Patil and his team are determined not to take the same retrograde step and fully aware that there are many talented young cricketers around are prepared to give them all avenues through which they can display their varied gifts.
That Virender Sehwag, Harbhajan Singh and Zaheer Khan have not been considered even among the list of probables for the Champions Trophy is a move that deserves whole hearted commendation.

Dropping long established stars who have outlived their shelf life is a step generally associated with selectors from other countries. In India there is always some sort of aura over cricketing superstars who have performed admirably for many years even when it is clear that their best days are behind them.

That is why selectors have generally handled them with kid gloves and have been reluctant to show them the door. The present selection committee has shown a refreshingly different and far sighted approach and in the long run this is bound to produce results.
The three stalwarts have all been around for well over a decade and have performed great feats during outstanding careers. It’s not easy to erase from memory Sehwag’s pyrotechnics at the top of the order, Harbhajan’s accurate and penetrative spin bowling and Zaheer’s lion hearted bowling spells both the new and old balls.

They have all been match winners but as it happens to even the greatest of sportsmen, Father Time has a way of catching up sooner or later. He has certainly caught up with them as driven home by their record of late.     
Sehwag has one of the best records for any batsman in ODIs with a tally of 8273 runs at an average of 35 with 15 hundreds. He is the proud holder of the highest individual score in ODIs (219) and his incredible strike rate of 104 is among the top five.

But since that astonishing double century, Sehwag has got just one half century in 11 innings. Zaheer Khan and Harbhajan Singh are fourth and fifth in the list of top Indian wicket takers with 282 and 259 victims respectively. But in his last eight ODIs, Zaheer has picked up just seven wickets at 55 apiece. Harbhajan has not even played an ODI for almost two years.
They have played over 200 ODIs each but the diminishing returns of late has been a cause of concern. In addition, Zaheer’s injury problems are a major worry and in his 35th year things are not going to get easier on this front. Also in his 35th year, Sehwag has clearly lost much of his hand eye co ordination on which his buccaneering batsmanship is based.

Harbhajan may be a couple of months short of his 33rd birthday but his is a case of a bowler maturing early – he made his international debut when not yet 18 and achieved his greatest feat when not yet 21 - and his skills fizzing out similarly early.

The trio has been around for 12 to 15 years and the non-stop cricketing schedule has finally taken its toll. At the moment it looks extremely doubtful whether the trio will don the India cap again as none of them is an automatic choice any more for Tests too thanks to the emergence of a number of young candidates.
Indeed the selectors could have gone in for a further overhaul by omitting Gautam Gambhir too.
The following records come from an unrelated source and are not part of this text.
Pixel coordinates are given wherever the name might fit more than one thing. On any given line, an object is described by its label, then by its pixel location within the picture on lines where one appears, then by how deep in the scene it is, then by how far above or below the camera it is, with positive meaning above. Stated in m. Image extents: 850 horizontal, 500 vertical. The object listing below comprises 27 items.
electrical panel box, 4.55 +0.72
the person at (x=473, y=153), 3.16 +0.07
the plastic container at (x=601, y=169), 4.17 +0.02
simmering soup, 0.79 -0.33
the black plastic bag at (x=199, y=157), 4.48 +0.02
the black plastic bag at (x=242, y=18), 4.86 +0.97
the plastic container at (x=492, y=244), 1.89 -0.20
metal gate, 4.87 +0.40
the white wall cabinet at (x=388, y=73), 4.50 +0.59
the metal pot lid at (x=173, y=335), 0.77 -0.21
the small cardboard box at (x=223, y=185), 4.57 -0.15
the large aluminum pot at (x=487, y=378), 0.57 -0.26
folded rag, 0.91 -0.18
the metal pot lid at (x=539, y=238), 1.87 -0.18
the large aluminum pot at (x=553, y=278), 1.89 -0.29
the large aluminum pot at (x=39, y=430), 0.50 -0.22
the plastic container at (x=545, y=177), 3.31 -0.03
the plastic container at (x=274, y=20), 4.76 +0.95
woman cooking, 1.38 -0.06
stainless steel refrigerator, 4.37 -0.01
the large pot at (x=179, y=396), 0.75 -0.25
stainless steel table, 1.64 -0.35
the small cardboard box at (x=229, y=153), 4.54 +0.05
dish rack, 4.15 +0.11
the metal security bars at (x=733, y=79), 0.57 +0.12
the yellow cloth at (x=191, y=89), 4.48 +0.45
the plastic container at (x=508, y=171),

If the yardstick for the omission of the trio has been non-performance, the same yardstick should have been used also for Gambhir who like the others has been short of runs in both Tests and ODIs. In his last ten ODIs, the Delhi left hander has hit just two half centuries.   
While looking ahead, the selectors have cast the net far and wide and it is heartening to see a number of talented youngsters in the probables list. Predictably only two or three of them may make the final squad of 15 but the young guns will feel encouraged by their being named in the list of probables, something that should spur them on to greater feats.

I am particularly pleased with the inclusion of Unmukt Chand who should make the final 15 as reserve opener, Jalaj Saxena, Pervez Rasool and Shami Ahmed. It is also nice to see that Irfan Pathan is not a forgotten man though one supposes it will be difficult for him to make the touring squad.

For long he was India’s best bet for an all rounder but the emergence of Ravindra Jadeja and a number of younger fast bowlers has diminished his chances of making a comeback.